Frost put up 2 goals and 5 assists in 20 games, with his most favorable lineup spot being between Giroux and TK. A total of 7 pts in 20 regular season games isn’t the most encouraging when you’re looking for a dynamic forward presence. Presuming the Flyers’ top 6 would be a mix of Giroux, Coots, TK, Farabee, Hayes, and Voracek, this leaves Frost to the bottom 6. The 3C has been a weakness up until Scott Laughton was moved to 3C and had one of his better, if not the best, game since the round robin. Assuming Laughton’s relative success continues, this ultimately means he would slot in as 4C. Do we really want him to develop as a 4C? Unless Hayes drops off the face of the earth or Coots gets injured (*knocks furiously on wood*), he wouldn’t be likely to move up either. His potential lineup spot wouldn’t do him too many favors.

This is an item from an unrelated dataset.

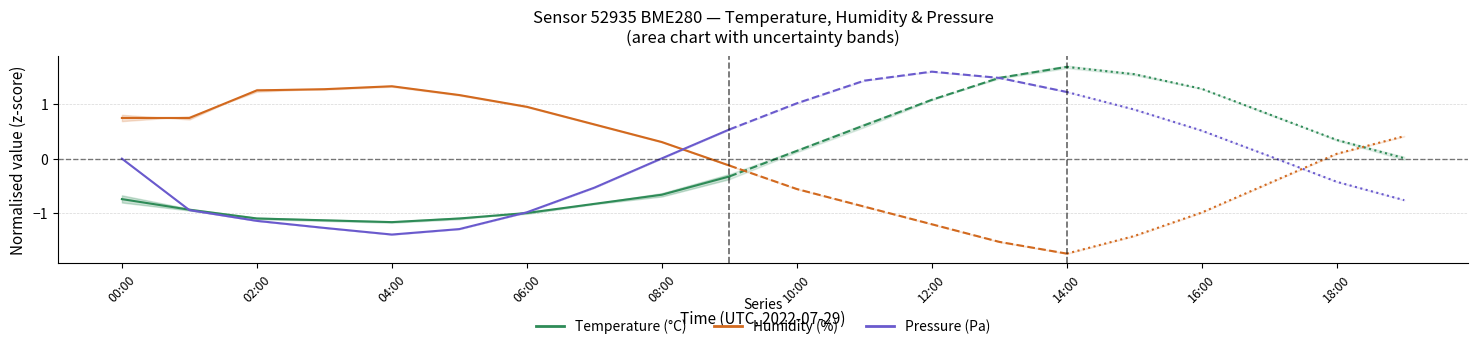

How many lines are shown in the chart?

3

Con #5: He simply needs more time in the AHL.
Considering all of these things negatively impacting his development and adding in some feedback from Dan, our esteemed founder here at Brotherly Puck, it’s probably best we keep his development AHL-based. It’ll do him well to develop against some lesser talent and really hone his skills before making the jump to the NHL.

In Summation: Meh. The Flyers’ best need to figure it out themselves.
Essentially, putting Frost into the lineup leans much too heavily on a lot of *potential* fixes based on upside and not nearly as many certainties. The NHL playoffs are not where you want to play the strictly-potential upside cards, as the higher risk coming with them can mean the difference between moving on or moving home. It’s best to keep him as a last-second patch in case someone gets hurt, and let’s hope we don’t have to have that conversation.